Industrial production in China recorded a smaller-than-expected rise in April, underlining worries that the economy may be losing steam.

Output rose 9.3% from a year ago, which was up from March's figure of 8.9% but below market forecasts for a 9.5% rise.

Fixed-asset investment also weakened in the first four months of 2013.

Last week, a separate survey suggested that manufacturing activity, a subset of industrial production, grew at a slower pace in April.

"This is not the start of a rally, it is a sputtering whimper as momentum continues to fade," said economists at IHS Global Insight.
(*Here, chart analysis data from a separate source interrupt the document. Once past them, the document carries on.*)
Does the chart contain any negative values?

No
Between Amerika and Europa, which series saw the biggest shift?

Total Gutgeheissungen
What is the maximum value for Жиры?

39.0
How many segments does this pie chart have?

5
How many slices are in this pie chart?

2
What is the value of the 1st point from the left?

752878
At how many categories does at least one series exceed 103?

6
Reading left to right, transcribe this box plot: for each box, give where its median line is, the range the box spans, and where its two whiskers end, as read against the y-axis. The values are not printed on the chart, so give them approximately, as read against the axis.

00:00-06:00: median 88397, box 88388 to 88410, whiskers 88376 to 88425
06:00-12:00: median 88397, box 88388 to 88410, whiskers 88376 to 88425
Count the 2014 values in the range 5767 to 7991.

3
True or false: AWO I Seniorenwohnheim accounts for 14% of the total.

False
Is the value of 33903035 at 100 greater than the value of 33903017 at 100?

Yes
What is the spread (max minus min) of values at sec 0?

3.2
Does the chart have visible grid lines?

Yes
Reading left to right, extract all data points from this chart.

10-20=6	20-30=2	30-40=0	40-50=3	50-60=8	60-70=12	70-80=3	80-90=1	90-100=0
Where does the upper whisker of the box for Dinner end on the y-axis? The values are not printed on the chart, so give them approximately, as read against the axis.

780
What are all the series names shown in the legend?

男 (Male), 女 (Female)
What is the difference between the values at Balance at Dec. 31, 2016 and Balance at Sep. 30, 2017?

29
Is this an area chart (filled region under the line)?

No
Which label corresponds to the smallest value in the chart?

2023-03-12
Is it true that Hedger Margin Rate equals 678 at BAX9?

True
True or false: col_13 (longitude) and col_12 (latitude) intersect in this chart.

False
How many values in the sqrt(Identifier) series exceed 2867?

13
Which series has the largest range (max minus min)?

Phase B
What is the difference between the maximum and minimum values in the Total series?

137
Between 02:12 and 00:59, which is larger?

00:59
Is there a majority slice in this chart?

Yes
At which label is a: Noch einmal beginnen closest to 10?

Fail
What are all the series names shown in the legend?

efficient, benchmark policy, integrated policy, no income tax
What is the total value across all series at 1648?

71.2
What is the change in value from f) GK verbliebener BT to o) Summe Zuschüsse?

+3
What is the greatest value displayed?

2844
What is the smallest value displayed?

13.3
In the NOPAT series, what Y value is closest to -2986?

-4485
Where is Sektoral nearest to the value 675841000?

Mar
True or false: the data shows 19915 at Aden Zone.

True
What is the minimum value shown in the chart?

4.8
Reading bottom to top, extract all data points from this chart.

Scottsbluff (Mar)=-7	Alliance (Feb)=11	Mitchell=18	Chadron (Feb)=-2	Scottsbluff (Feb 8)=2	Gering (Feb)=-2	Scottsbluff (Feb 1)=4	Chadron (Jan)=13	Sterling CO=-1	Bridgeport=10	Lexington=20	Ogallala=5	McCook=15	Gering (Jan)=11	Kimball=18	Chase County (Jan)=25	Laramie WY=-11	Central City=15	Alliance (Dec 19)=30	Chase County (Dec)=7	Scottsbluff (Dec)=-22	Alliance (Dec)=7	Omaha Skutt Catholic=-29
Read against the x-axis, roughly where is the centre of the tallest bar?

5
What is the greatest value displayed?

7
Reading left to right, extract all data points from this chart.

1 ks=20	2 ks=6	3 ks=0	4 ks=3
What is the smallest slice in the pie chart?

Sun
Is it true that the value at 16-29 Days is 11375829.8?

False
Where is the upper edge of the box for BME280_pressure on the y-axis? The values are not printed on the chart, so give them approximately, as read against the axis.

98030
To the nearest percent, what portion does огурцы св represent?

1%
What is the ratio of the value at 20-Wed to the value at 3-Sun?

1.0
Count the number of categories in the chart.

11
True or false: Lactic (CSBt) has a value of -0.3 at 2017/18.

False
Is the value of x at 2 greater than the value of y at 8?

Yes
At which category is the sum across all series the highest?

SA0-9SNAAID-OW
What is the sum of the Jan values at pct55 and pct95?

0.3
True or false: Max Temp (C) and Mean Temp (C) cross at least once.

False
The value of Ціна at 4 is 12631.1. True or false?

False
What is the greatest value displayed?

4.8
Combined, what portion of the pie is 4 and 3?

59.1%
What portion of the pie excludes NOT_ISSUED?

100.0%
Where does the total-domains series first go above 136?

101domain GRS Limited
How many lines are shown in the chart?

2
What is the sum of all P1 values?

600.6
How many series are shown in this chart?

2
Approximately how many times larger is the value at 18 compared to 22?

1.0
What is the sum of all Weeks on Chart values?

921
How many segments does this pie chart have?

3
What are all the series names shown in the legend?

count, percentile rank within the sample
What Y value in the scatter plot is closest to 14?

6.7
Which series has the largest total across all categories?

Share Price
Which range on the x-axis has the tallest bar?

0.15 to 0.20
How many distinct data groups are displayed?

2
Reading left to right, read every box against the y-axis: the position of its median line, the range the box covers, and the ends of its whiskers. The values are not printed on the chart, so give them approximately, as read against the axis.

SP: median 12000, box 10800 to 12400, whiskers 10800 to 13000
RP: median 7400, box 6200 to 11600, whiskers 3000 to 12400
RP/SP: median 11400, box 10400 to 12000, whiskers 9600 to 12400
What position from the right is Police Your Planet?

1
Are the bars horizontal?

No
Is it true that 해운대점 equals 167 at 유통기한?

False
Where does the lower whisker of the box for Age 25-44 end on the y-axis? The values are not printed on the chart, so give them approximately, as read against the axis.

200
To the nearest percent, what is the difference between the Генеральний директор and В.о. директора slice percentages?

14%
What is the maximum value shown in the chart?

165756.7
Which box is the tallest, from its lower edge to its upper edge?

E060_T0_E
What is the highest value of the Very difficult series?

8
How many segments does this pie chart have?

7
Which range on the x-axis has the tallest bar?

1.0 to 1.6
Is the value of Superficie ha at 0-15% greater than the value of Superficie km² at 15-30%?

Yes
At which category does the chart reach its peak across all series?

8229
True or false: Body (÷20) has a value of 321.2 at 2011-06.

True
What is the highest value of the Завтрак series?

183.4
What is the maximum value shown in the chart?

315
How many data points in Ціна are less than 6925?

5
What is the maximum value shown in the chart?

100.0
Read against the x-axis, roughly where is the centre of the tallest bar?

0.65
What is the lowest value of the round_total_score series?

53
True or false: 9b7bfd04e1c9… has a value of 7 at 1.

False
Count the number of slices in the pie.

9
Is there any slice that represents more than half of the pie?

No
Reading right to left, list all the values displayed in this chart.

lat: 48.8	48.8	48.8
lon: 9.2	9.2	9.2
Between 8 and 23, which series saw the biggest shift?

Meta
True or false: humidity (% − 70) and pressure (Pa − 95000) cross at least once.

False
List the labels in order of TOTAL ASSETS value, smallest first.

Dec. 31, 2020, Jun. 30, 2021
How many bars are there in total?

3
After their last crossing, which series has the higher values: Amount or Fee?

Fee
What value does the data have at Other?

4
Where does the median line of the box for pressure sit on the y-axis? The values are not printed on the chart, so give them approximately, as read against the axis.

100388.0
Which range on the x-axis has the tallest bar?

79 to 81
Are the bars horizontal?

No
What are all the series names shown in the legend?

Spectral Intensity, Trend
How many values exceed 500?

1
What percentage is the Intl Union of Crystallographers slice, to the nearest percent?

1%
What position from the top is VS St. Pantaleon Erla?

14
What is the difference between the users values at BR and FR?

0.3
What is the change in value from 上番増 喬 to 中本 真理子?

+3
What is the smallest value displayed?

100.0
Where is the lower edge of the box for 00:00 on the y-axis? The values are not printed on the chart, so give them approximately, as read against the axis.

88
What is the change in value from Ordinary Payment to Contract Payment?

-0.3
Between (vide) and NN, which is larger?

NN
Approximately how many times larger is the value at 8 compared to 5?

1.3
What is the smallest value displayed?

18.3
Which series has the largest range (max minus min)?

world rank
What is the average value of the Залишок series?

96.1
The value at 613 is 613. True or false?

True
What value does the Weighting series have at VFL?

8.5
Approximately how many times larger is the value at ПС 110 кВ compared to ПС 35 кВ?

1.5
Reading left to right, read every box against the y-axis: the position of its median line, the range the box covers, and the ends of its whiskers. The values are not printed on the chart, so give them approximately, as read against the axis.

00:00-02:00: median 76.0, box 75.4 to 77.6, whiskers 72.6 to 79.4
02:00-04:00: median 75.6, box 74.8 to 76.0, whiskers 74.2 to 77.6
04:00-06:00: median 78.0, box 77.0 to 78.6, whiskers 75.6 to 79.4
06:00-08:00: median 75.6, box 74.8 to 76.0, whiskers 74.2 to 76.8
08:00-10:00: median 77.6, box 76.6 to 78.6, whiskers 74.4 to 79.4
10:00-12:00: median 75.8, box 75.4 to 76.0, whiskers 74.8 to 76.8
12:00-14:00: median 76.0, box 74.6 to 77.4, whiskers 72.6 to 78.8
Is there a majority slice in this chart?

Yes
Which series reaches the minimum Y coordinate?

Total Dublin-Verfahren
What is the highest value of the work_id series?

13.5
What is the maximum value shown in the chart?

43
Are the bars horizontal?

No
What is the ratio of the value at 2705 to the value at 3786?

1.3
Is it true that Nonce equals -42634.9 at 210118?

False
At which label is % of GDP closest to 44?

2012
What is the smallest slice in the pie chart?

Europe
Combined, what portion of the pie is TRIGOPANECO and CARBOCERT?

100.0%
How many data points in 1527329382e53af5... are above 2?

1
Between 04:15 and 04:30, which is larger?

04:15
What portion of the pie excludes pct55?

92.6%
IHS also said that slowing fixed-asset investment - a key measure of government spending - suggested weakness in manufacturing and infrastructure construction, and warned that the pace could fall further amid government efforts to curb the housing market.

Separately, Bank of America Merrill Lynch analysts also warned that there was an increased "downside risk" to the economy.

China's economy expanded at an annual rate of 7.7% in the first three months of the year, down from 7.9% in the previous quarter.

Officials have warned that the economy is set to slow as the government attempts to rebalance the economy by getting domestic consumer demand to drive growth, rather than investments and exports.

This attempt now appears to be having an impact. According to government statistics, in the first three months of this year, the largest part of the economy was services - not manufacturing.